(Stored data entries)
::::::::::

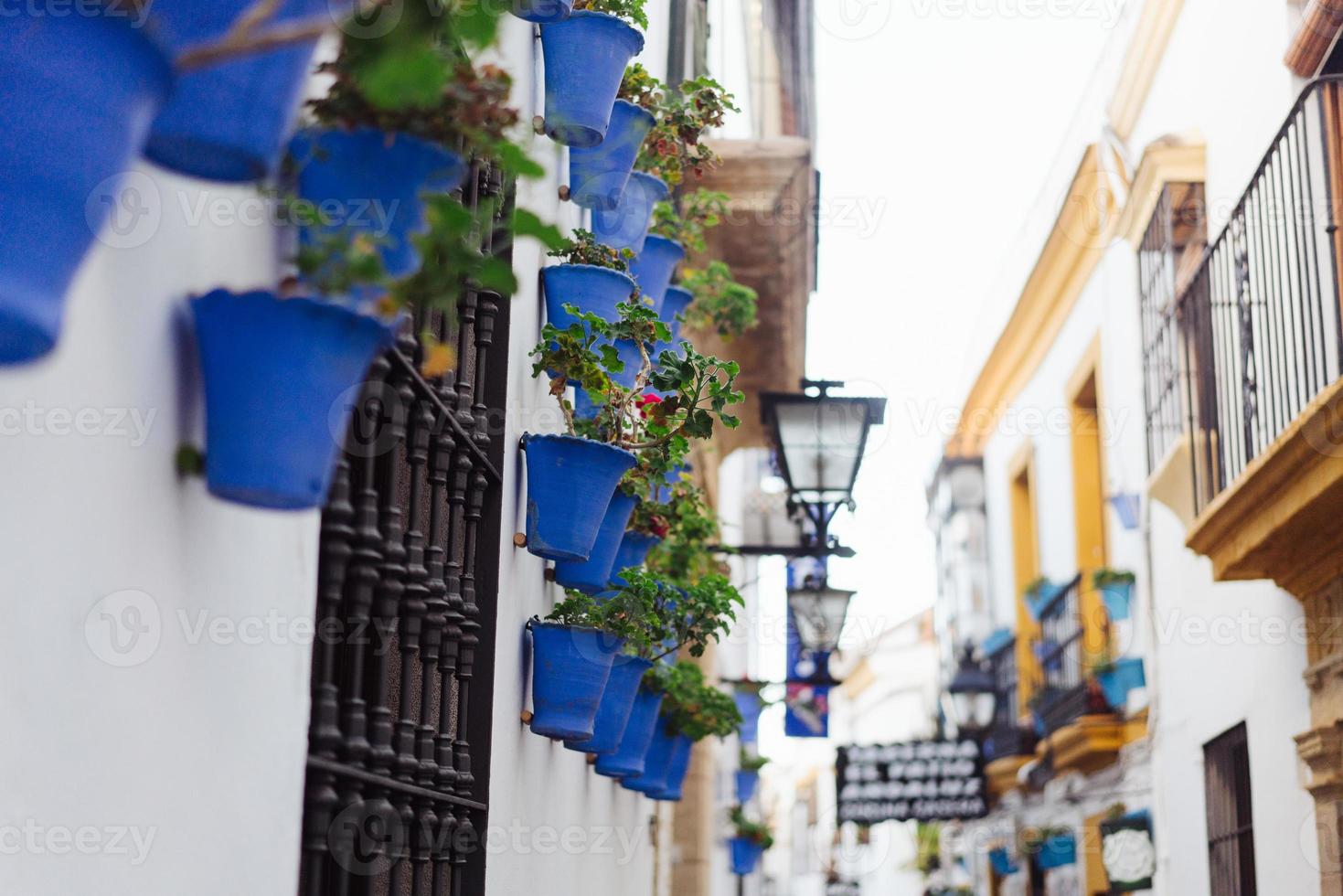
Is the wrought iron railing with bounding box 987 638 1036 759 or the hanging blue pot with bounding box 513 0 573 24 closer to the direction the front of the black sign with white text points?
the hanging blue pot

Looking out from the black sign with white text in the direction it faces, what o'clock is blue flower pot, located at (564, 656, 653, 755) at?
The blue flower pot is roughly at 12 o'clock from the black sign with white text.

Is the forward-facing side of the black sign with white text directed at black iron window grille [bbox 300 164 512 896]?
yes

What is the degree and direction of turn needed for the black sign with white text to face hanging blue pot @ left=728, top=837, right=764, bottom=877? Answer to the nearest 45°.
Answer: approximately 135° to its right

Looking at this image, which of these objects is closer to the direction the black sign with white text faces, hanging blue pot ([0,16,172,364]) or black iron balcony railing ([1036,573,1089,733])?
the hanging blue pot

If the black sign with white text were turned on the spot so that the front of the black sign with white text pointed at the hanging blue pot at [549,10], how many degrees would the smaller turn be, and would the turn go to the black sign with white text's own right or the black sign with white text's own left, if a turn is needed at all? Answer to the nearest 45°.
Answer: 0° — it already faces it

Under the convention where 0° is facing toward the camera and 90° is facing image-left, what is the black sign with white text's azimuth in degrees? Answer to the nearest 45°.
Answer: approximately 0°

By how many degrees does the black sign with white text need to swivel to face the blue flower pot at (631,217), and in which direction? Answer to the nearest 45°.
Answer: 0° — it already faces it

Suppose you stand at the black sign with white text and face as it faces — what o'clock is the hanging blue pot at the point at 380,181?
The hanging blue pot is roughly at 12 o'clock from the black sign with white text.

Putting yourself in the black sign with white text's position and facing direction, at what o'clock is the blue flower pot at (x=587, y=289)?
The blue flower pot is roughly at 12 o'clock from the black sign with white text.
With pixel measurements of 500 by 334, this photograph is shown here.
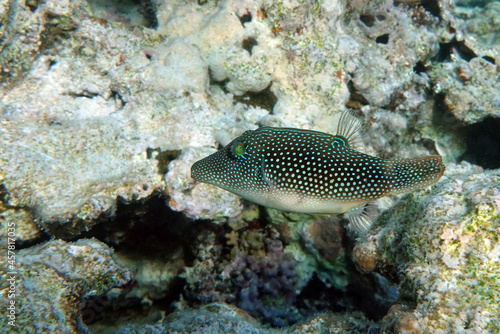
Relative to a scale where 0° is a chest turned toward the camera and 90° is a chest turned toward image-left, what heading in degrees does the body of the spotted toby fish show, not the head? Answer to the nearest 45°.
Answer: approximately 90°
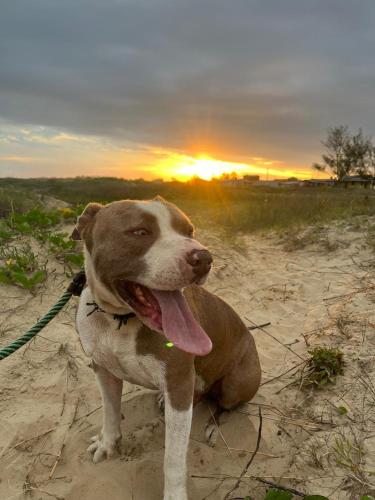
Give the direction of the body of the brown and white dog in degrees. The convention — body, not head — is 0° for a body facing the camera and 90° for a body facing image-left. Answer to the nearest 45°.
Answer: approximately 45°

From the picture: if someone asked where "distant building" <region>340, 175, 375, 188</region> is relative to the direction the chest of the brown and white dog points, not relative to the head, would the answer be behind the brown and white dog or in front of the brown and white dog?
behind

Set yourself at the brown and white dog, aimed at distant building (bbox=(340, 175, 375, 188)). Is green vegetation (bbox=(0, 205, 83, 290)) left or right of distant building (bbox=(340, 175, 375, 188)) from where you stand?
left

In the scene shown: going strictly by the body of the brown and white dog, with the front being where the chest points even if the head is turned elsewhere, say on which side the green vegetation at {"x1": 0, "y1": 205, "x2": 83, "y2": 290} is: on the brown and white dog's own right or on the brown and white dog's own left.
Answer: on the brown and white dog's own right

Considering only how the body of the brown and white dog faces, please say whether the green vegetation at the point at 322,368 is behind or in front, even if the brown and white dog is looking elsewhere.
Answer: behind
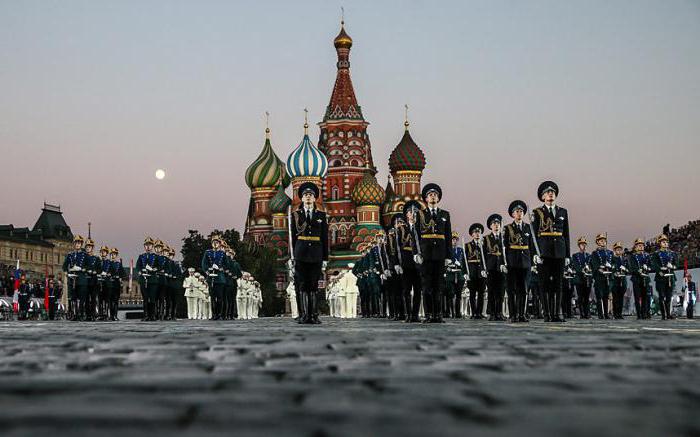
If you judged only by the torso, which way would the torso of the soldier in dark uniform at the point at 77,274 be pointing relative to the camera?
toward the camera

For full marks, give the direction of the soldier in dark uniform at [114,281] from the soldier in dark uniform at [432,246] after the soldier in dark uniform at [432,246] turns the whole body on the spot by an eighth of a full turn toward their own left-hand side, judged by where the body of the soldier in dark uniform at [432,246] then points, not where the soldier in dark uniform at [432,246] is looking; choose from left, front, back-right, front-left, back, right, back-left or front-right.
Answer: back

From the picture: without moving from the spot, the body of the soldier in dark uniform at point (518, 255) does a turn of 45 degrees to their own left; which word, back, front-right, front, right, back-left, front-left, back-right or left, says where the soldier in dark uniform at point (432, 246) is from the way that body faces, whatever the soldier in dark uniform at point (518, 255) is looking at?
right

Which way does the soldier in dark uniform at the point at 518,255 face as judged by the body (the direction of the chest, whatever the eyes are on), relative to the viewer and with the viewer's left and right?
facing the viewer

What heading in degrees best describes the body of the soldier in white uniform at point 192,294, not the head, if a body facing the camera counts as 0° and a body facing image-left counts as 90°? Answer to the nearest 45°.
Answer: approximately 0°

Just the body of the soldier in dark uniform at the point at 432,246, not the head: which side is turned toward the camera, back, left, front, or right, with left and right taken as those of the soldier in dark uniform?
front

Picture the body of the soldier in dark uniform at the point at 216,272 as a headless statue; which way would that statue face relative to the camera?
toward the camera

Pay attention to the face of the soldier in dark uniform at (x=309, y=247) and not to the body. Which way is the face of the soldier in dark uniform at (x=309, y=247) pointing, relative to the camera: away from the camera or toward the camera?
toward the camera

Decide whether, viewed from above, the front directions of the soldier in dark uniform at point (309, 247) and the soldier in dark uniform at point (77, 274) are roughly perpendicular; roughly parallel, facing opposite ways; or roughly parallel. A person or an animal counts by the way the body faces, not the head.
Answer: roughly parallel

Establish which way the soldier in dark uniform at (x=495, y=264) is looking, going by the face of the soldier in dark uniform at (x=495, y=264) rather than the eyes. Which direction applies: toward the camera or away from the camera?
toward the camera

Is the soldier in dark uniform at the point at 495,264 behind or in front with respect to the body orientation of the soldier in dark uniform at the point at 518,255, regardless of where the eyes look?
behind
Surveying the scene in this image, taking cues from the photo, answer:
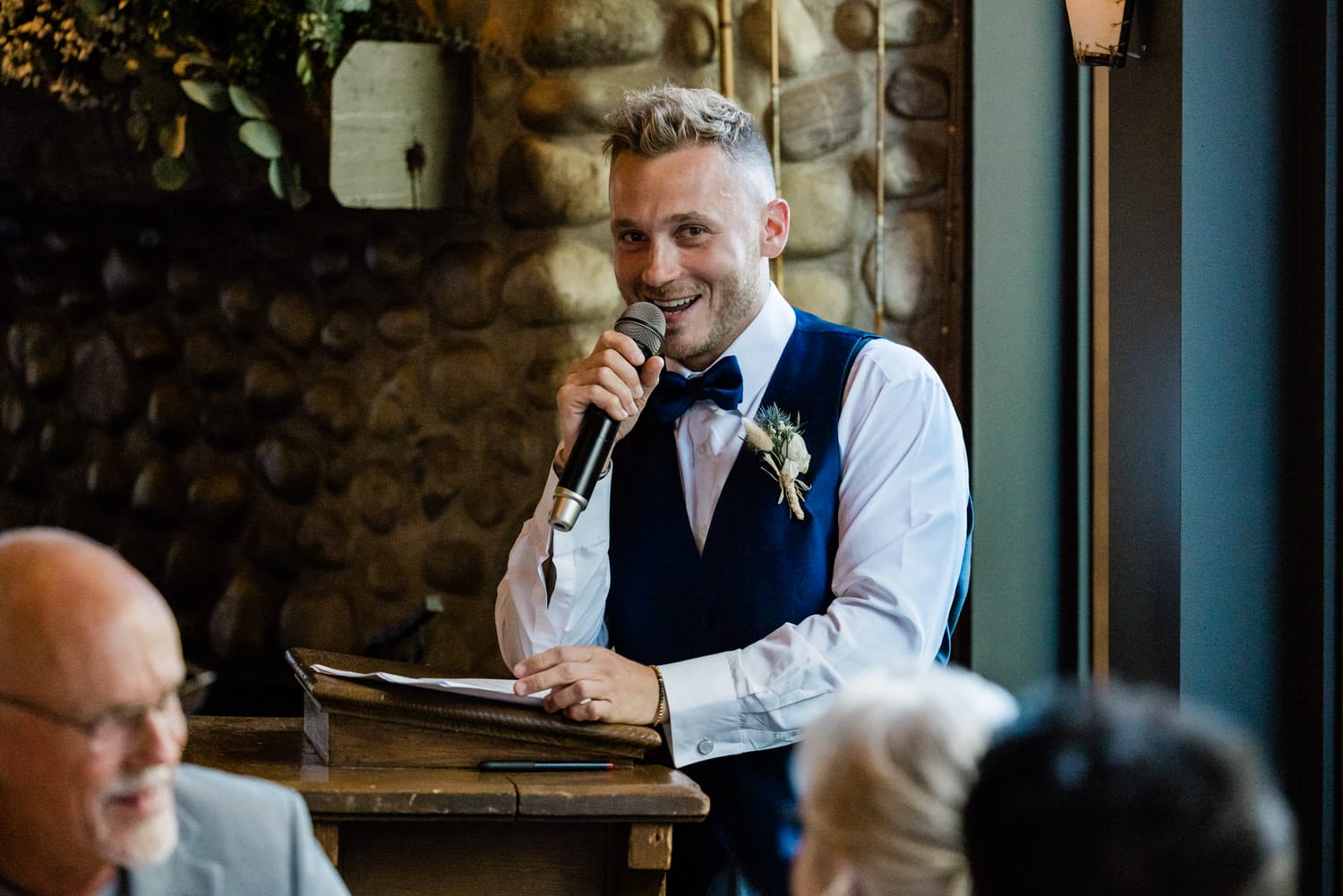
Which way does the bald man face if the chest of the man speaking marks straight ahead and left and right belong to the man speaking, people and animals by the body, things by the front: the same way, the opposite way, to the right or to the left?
to the left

::::::::::

Work item – The expected result is every record above, word for word, with no pictures in it.

Task output –
Is the wrought iron railing with bounding box 987 638 1036 759 or the hanging blue pot with bounding box 513 0 573 24 closer to the direction the front of the black sign with white text points?
the hanging blue pot

Looking out from the black sign with white text in the direction it faces, what o'clock is blue flower pot, located at (564, 656, 653, 755) at?
The blue flower pot is roughly at 12 o'clock from the black sign with white text.

Is the forward-facing side of the black sign with white text directed at black iron window grille [bbox 300 164 512 896]?
yes

What is the degree and direction of turn needed for the black sign with white text to face hanging blue pot @ left=728, top=837, right=764, bottom=877? Answer to the nearest 45°.
Answer: approximately 135° to its right

Looking at this image, which of these objects is closer to the direction the black sign with white text faces, hanging blue pot ([0,16,172,364]) or black iron balcony railing ([1036,573,1089,733])?
the hanging blue pot

If the black sign with white text were turned on the spot so that the front of the black sign with white text pointed at the hanging blue pot at [549,10], how many degrees would the smaller turn be, and would the turn go to the black sign with white text's own right or the black sign with white text's own left, if a turn is needed at all? Answer to the nearest 45°.
Answer: 0° — it already faces it

Under the convention where 0° is facing toward the camera and 90° is facing image-left, what is the black sign with white text's azimuth in degrees? Answer to the nearest 45°.
Answer: approximately 0°

By how many degrees does the black sign with white text need to swivel to face the blue flower pot at (631,217), and in which direction? Answer to the nearest 45°.
Answer: 0° — it already faces it

Suppose you stand at the black sign with white text and face as it faces — what o'clock is the hanging blue pot at the point at 380,181?
The hanging blue pot is roughly at 12 o'clock from the black sign with white text.

Putting yourself in the black sign with white text's position and facing direction, at what o'clock is the blue flower pot at (x=587, y=289)?
The blue flower pot is roughly at 12 o'clock from the black sign with white text.
With pixel measurements of 500 by 334, this photograph is shown here.
Relative to a scale where 0° is a chest turned toward the camera and 90° is a chest turned toward image-left, what heading in degrees does the body of the spotted toby fish show, not the head? Answer to the nearest 45°.
Answer: approximately 90°
Give the direction of the body of the brown and white dog in degrees. The convention — body, not head — is 0° for a body facing the camera and 90° for a body facing image-left. Answer to the nearest 45°.
Answer: approximately 45°

From the picture: if someone asked where "distant building" <region>340, 175, 375, 188</region> is relative to the direction the chest of the brown and white dog points, not relative to the head, would the answer be behind the brown and white dog or in front of the brown and white dog?
behind

Set yourself at the brown and white dog, aimed at distant building (bbox=(340, 175, 375, 188)). Is green vegetation (bbox=(0, 205, 83, 290)) left or right of distant building (bbox=(340, 175, 375, 188)) from where you stand?
left

In the scene shown: going strictly by the body of the brown and white dog, with the front being where the chest points even if the head is turned elsewhere, say on which side the green vegetation at {"x1": 0, "y1": 205, "x2": 83, "y2": 290} is: on the brown and white dog's own right or on the brown and white dog's own left.
Answer: on the brown and white dog's own right

Considering only how the body of the brown and white dog faces, please say whether the green vegetation at the point at 322,368 is behind or in front, even if the brown and white dog is looking elsewhere.
Answer: behind
If you judged only by the torso, which way would the torso of the soldier in dark uniform at the point at 77,274 be pointing relative to the camera?
toward the camera

For full marks, give the direction of the soldier in dark uniform at [114,281] from the soldier in dark uniform at [432,246] after the soldier in dark uniform at [432,246] turns the whole body on the spot by an eighth of a full turn toward their own left-hand side, judged by where the body of the soldier in dark uniform at [432,246] then points, not where the soldier in dark uniform at [432,246] is looking; choose from left, front, back-right, front-left, back, right, back-left or front-right.
Answer: back

From the picture: without moving from the spot, the body of the soldier in dark uniform at point (518, 255) does a turn of 45 degrees to their own left; which word, back, front-right, front, right, back-left, front-left, back-right or left, says where the soldier in dark uniform at point (432, 246) is from the way that body faces, whatever the soldier in dark uniform at point (518, 255) is looking at?
right

Which way does the soldier in dark uniform at the point at 518,255 face as judged by the body (the direction of the chest, whatever the eyes are on), relative to the viewer and with the viewer's left and right?
facing the viewer

What heading in degrees best describes the body of the soldier in white uniform at point 192,294, not the head, if a body facing the camera counts as 0° and a body facing image-left counts as 90°? Answer to the nearest 45°.
Answer: approximately 0°

Just the body of the soldier in dark uniform at the point at 432,246, not the head: which side is turned toward the camera, back, left, front, or right, with left and right taken as those of the soldier in dark uniform?
front

Picture the body of the soldier in dark uniform at the point at 216,272 as a headless statue; which way would that statue face relative to the camera?
toward the camera

Pay attention to the face of the soldier in dark uniform at (x=309, y=247) and not to the body. Which way is the face of the soldier in dark uniform at (x=309, y=247) pointing, relative to the camera: away from the camera or toward the camera?
toward the camera

Decide whether, viewed from above, the front directions of the soldier in dark uniform at point (309, 247) and the soldier in dark uniform at point (77, 274) are roughly perpendicular; roughly parallel, facing opposite ways; or roughly parallel. A person or an animal counts by the way the body faces, not the head.
Answer: roughly parallel

Establish which way the soldier in dark uniform at (x=495, y=264) is looking, going by the face of the soldier in dark uniform at (x=495, y=264) rather than the eyes. Which direction applies: toward the camera or away from the camera?
toward the camera

Is the soldier in dark uniform at the point at 495,264 behind or in front with respect to the body orientation of the soldier in dark uniform at the point at 518,255, regardless of where the eyes look?
behind
Surveying the scene in this image, taking cues from the photo, answer:
Which way does the bald man face if the chest of the man speaking marks straight ahead and left and right belong to the man speaking, people and animals by the body, things by the front: the same way, the opposite way, to the right or to the left?
to the left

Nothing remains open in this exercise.